Centers of two similar coils P and Q having same number of turns are located at the coordinates (0.4,0) and (0,0.3) such that the plane of coils are perpendicular to X-and Y-axis respectively. The areas of cross section of coils P and Q are in the ration `4:3` Coil P has 16 A current in clockwise direction and coil Q has `9sqrt3A` current in anticlockwise direction as seen from the origin. A small compass needle is placed at the origin. Find the deflection in the needle, assuming the earth's magnetic field negligible and the radii of the coils very small compared to their distances from the origin.

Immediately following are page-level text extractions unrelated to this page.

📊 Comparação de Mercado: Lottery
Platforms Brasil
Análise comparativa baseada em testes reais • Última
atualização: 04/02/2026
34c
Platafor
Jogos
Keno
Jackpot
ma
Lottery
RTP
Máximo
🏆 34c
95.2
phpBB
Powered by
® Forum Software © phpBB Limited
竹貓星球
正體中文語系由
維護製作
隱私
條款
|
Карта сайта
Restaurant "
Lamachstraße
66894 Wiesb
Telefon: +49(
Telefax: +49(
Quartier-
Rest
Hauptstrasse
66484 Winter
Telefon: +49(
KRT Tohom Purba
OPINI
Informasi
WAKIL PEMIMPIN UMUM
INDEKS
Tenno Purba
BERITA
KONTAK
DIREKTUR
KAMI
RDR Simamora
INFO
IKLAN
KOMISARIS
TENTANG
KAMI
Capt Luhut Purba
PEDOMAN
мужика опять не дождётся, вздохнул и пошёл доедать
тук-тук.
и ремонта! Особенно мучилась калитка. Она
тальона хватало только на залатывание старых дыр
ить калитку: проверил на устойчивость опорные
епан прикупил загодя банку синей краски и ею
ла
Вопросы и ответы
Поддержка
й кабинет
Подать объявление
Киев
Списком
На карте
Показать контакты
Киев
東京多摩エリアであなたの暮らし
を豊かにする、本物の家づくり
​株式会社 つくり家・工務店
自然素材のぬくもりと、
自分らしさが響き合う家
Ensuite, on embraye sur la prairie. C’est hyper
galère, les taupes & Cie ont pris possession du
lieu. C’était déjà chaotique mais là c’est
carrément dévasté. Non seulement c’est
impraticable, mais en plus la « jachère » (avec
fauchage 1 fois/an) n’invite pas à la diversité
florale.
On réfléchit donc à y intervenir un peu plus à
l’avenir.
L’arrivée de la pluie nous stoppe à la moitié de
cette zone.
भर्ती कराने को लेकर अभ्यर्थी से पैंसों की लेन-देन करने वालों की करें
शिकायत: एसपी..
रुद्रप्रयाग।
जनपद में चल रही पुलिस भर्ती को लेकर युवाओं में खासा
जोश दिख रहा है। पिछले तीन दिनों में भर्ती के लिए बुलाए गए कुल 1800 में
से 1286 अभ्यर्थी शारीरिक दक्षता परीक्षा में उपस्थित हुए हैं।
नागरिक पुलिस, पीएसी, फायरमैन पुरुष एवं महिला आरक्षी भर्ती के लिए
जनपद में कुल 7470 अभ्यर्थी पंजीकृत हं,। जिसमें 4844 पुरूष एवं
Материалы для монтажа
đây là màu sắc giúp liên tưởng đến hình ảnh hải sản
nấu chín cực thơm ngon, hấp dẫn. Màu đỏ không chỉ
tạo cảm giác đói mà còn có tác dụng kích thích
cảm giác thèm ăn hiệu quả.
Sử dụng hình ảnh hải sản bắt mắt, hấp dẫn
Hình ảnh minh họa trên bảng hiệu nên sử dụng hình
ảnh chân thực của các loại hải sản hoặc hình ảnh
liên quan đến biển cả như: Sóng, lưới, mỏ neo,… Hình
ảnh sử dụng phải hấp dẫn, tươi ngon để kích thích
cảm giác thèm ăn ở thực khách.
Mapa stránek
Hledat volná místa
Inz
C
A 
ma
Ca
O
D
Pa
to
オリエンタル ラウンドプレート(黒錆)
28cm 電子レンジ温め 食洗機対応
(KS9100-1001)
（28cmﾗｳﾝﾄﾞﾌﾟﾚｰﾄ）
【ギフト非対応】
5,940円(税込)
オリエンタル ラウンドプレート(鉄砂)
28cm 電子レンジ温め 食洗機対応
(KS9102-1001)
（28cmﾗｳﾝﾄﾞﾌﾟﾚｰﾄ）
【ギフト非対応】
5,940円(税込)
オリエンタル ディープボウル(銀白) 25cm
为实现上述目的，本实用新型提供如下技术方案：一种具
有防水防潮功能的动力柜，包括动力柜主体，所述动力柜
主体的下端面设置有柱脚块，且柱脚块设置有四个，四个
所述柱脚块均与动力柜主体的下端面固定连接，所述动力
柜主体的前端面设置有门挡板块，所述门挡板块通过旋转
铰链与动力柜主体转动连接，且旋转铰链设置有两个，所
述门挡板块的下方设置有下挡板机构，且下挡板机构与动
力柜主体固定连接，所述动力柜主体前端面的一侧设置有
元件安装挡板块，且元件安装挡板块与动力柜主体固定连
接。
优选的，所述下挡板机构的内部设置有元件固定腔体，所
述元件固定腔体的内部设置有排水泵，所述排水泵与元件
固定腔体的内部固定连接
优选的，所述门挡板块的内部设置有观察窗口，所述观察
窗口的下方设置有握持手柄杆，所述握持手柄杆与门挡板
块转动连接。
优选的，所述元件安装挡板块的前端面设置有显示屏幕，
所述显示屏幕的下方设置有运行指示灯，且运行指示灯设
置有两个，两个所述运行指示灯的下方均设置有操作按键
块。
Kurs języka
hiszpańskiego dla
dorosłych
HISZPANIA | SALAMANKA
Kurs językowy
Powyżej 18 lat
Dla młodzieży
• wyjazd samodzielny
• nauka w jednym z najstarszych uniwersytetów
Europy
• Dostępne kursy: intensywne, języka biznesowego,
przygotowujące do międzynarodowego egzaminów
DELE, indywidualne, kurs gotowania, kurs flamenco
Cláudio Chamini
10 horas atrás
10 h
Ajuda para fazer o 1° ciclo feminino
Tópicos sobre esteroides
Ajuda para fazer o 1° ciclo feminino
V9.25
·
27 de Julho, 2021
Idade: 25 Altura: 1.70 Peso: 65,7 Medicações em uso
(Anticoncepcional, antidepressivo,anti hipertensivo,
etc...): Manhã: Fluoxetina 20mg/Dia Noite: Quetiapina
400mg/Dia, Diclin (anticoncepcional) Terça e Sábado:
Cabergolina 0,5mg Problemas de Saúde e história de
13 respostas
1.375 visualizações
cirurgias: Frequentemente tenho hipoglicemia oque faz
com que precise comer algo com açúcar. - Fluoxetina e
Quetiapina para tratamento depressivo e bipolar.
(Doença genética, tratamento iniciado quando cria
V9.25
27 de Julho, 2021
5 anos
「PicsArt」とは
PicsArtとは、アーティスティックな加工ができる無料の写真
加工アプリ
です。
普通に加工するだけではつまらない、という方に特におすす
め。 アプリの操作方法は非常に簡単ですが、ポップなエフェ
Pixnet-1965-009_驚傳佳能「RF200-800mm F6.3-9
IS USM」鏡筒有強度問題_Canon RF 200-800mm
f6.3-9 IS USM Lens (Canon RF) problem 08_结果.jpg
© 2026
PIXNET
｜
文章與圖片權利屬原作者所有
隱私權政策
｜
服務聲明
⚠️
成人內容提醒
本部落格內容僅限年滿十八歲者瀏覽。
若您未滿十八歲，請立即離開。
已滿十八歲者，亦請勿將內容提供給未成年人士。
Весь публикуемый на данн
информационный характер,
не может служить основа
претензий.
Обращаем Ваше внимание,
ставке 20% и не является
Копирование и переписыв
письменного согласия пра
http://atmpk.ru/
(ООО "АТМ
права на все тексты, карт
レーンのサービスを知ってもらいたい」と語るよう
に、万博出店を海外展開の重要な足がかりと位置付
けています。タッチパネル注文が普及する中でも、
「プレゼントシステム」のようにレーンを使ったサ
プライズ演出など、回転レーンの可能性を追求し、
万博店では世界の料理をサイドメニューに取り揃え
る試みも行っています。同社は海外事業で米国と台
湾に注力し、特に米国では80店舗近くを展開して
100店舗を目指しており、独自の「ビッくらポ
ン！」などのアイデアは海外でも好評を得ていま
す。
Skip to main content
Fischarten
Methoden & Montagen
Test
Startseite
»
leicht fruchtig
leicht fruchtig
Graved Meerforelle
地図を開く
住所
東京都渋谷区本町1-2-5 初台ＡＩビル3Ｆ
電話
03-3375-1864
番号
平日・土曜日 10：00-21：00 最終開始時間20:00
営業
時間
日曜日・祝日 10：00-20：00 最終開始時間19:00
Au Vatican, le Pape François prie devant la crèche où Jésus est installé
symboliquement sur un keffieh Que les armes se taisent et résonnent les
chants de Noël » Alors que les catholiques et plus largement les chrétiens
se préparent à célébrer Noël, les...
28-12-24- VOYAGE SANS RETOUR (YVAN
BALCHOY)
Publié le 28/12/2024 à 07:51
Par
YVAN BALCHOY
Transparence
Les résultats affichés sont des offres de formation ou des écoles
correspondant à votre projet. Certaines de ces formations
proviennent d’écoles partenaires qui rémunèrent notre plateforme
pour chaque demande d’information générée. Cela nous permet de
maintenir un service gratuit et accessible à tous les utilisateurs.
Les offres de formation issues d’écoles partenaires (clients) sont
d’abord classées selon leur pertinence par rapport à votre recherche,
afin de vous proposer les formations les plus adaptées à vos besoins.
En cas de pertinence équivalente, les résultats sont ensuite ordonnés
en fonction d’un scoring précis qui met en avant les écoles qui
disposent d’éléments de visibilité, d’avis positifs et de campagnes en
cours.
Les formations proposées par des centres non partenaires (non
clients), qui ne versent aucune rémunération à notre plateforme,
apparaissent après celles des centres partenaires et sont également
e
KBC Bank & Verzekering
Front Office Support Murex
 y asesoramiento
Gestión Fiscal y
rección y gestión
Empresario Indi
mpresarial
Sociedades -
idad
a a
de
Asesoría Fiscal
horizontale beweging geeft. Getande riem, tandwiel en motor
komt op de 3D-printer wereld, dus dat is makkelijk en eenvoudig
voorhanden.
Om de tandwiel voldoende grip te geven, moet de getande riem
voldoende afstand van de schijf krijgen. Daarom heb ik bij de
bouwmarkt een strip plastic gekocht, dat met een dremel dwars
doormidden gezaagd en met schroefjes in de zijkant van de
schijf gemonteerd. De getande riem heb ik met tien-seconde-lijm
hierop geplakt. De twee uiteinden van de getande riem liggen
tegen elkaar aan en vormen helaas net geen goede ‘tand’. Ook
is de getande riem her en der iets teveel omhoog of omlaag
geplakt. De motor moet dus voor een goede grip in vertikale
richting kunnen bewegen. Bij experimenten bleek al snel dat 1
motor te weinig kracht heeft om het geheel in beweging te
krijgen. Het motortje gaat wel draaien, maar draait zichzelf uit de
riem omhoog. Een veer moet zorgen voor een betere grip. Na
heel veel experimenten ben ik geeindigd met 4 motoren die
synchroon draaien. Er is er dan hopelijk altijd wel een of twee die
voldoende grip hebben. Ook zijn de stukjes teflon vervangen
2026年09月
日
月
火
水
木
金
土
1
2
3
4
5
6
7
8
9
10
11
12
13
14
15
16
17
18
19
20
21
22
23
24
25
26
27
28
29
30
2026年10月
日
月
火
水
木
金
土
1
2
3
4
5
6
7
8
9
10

We know that the magnetic field on the axis of a current
carrying coil of radius r and number of turns N at a distance x
from the centre of coil is given by

`B=(mu_0Nir^2)/(2(r^2+x^2)^(3//2))=(mu_0Ni(pir^2))/(2pi(r^2+x^2)^(3//2))=(mu_0NiA)/(2pi(r^2+x^2)^(3//2))`
where A =Area of the coil.
When `rlt ltx`, then `B=(mu_0NiA)/(2pix^3)`
Now magnetic field at O due to coil P is
`B_P=(mu_0Ni_PA_P)/(2pix^3) (along OX)`
Similarly, `B_Q=(mu_0Ni_QA_Q)/(2piy^3) (along YO)`
Suppose the compass needle makes an angle `theta` with x-axis, then
`tan theta = (B_Q)/(B_P) =((i_Q)/(i_P)) ((A_Q)/(A_P)) ((x^3)/(y^3)) =((9sqrt3)/16) (3/4) (0.4/0.3)^3 =sqrt3`
`implies theta=tan^-1sqrt3=60^@`